短い課題 1: 勤怠管理の本文のうち、「このような理由から、クラウド」で始まり「が多い場合は難しいでしょう。」まで続く部分を、一字も変えずに書き写してください。
短い課題 2: 勤怠管理の本文によると、某社のカードリーダーは以前どこに配置されていましたか。

本文:
====================
クラウドシステムによる勤怠管理とは、社員が打刻した出退勤の記録を「自動」で集計して管理するための仕組みのことです。これまではソフトウエアをパソコンにダウンロードして、人事担当者が一つひとつデータを取り込んだり、入力したりして勤怠管理表を作成していたと思います。

クラウドシステムでは、データの取り込みや入力作業がクラウド上で行われるので、業務負担が大幅に減り、入力ミスや漏れも発生しにくくなります。このような効率化が進めば、人事担当者のキャパシティが広がるので、それを新たな人事施策に配分することができるでしょう。

このような理由から、クラウドシステムの勤怠管理を検討する会社が増えていますが、導入する際はいくつか気をつけなければならないことがあります。

クラウドシステムの勤怠管理では、社員の打刻情報が直接取り込まれて集計されます。つまり、社員が正確に打刻を行うことが前提になるのです。担当者が逐一打刻状況を確認することで改善する可能性はありますが、社員数が多い場合は難しいでしょう。

まずは、打刻漏れを防ぐことが大切です。ここでは、具体例を挙げて対応策を3つ紹介します。

打刻漏れ防止策1:物理的な対応策

某社ではカードリーダーを職場の入口に設置して、それに専用カードをかざすことで入退室を管理しています。社員の導線上にカードリーダーがあるので、打刻漏れが減ったそうです。以前はリーダーが隣の休憩室の脇に配置されており、入口から少し離れていました。

カードリーダーや専用機器で入退室を管理している場合は、設置場所がスムーズな打刻を妨げていないか確認するとよいでしょう。社員の導線上にあっても、高すぎる、低すぎるなど目につきにくい場所では打刻を徹底できないので、設置する際は高さにも配慮すべきです。
====================
データ一覧:

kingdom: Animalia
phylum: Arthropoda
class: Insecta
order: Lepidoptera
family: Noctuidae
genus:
====================
解答例 1:
このような理由から、クラウドシステムの勤怠管理を検討する会社が増えていますが、導入する際はいくつか気をつけなければならないことがあります。

クラウドシステムの勤怠管理では、社員の打刻情報が直接取り込まれて集計されます。つまり、社員が正確に打刻を行うことが前提になるのです。担当者が逐一打刻状況を確認することで改善する可能性はありますが、社員数が多い場合は難しいでしょう。

解答例 2: 隣の休憩室の脇で、入口から少し離れた場所に配置されていました。